§ **Written instruction**
Print every line of the listing exactly, please.
>> START
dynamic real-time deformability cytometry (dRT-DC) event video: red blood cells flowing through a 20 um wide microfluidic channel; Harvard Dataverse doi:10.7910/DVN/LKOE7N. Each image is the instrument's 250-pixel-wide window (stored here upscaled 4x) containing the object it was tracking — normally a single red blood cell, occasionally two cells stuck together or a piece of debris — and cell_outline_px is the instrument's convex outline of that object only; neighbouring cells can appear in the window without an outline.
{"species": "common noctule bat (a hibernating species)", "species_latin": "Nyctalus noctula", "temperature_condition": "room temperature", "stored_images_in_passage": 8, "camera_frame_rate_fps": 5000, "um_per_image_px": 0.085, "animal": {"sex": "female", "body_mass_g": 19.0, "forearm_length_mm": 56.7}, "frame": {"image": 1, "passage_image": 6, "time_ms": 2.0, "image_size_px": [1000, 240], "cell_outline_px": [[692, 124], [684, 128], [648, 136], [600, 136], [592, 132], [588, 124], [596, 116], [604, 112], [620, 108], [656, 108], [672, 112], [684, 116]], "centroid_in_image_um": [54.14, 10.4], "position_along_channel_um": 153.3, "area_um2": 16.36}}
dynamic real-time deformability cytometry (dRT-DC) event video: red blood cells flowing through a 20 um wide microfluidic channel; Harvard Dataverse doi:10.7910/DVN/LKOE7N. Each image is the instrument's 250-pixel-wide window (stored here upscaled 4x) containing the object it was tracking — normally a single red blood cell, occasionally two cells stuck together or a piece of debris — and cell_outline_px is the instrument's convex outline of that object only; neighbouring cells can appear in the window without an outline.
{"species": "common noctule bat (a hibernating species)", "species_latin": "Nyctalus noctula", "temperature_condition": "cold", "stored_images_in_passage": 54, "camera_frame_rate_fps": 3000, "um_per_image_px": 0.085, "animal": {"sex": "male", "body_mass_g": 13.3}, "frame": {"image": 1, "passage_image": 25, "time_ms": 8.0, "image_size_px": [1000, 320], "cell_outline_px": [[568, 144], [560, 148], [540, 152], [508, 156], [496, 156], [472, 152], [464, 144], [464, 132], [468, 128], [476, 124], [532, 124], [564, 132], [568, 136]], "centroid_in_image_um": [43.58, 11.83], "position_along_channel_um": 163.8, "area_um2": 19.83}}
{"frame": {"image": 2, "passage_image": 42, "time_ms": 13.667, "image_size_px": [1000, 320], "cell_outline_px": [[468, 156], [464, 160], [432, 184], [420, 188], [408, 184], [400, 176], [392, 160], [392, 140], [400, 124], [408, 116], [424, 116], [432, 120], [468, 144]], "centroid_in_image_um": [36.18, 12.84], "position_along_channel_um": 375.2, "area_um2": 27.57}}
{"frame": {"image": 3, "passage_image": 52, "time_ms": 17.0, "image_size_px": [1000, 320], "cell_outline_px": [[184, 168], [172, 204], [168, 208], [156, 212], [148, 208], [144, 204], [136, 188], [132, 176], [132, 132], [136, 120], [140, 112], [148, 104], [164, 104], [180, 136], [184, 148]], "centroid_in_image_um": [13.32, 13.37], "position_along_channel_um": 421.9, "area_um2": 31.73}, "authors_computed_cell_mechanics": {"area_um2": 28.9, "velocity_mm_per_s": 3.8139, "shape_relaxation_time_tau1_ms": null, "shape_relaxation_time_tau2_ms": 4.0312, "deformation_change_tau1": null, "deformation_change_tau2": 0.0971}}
>> END
§ **Exercise output**
dynamic real-time deformability cytometry (dRT-DC) event video: red blood cells flowing through a 20 um wide microfluidic channel; Harvard Dataverse doi:10.7910/DVN/LKOE7N. Each image is the instrument's 250-pixel-wide window (stored here upscaled 4x) containing the object it was tracking — normally a single red blood cell, occasionally two cells stuck together or a piece of debris — and cell_outline_px is the instrument's convex outline of that object only; neighbouring cells can appear in the window without an outline.
{"species": "common noctule bat (a hibernating species)", "species_latin": "Nyctalus noctula", "temperature_condition": "room temperature", "stored_images_in_passage": 8, "camera_frame_rate_fps": 5000, "um_per_image_px": 0.085, "animal": {"sex": "female", "body_mass_g": 19.0, "forearm_length_mm": 56.7}, "frame": {"image": 1, "passage_image": 6, "time_ms": 2.0, "image_size_px": [1000, 240], "cell_outline_px": [[692, 124], [684, 128], [648, 136], [600, 136], [592, 132], [588, 124], [596, 116], [604, 112], [620, 108], [656, 108], [672, 112], [684, 116]], "centroid_in_image_um": [54.14, 10.4], "position_along_channel_um": 153.3, "area_um2": 16.36}}
dynamic real-time deformability cytometry (dRT-DC) event video: red blood cells flowing through a 20 um wide microfluidic channel; Harvard Dataverse doi:10.7910/DVN/LKOE7N. Each image is the instrument's 250-pixel-wide window (stored here upscaled 4x) containing the object it was tracking — normally a single red blood cell, occasionally two cells stuck together or a piece of debris — and cell_outline_px is the instrument's convex outline of that object only; neighbouring cells can appear in the window without an outline.
{"species": "common noctule bat (a hibernating species)", "species_latin": "Nyctalus noctula", "temperature_condition": "cold", "stored_images_in_passage": 54, "camera_frame_rate_fps": 3000, "um_per_image_px": 0.085, "animal": {"sex": "male", "body_mass_g": 13.3}, "frame": {"image": 1, "passage_image": 25, "time_ms": 8.0, "image_size_px": [1000, 320], "cell_outline_px": [[568, 144], [560, 148], [540, 152], [508, 156], [496, 156], [472, 152], [464, 144], [464, 132], [468, 128], [476, 124], [532, 124], [564, 132], [568, 136]], "centroid_in_image_um": [43.58, 11.83], "position_along_channel_um": 163.8, "area_um2": 19.83}}
{"frame": {"image": 2, "passage_image": 42, "time_ms": 13.667, "image_size_px": [1000, 320], "cell_outline_px": [[468, 156], [464, 160], [432, 184], [420, 188], [408, 184], [400, 176], [392, 160], [392, 140], [400, 124], [408, 116], [424, 116], [432, 120], [468, 144]], "centroid_in_image_um": [36.18, 12.84], "position_along_channel_um": 375.2, "area_um2": 27.57}}
{"frame": {"image": 3, "passage_image": 52, "time_ms": 17.0, "image_size_px": [1000, 320], "cell_outline_px": [[184, 168], [172, 204], [168, 208], [156, 212], [148, 208], [144, 204], [136, 188], [132, 176], [132, 132], [136, 120], [140, 112], [148, 104], [164, 104], [180, 136], [184, 148]], "centroid_in_image_um": [13.32, 13.37], "position_along_channel_um": 421.9, "area_um2": 31.73}, "authors_computed_cell_mechanics": {"area_um2": 28.9, "velocity_mm_per_s": 3.8139, "shape_relaxation_time_tau1_ms": null, "shape_relaxation_time_tau2_ms": 4.0312, "deformation_change_tau1": null, "deformation_change_tau2": 0.0971}}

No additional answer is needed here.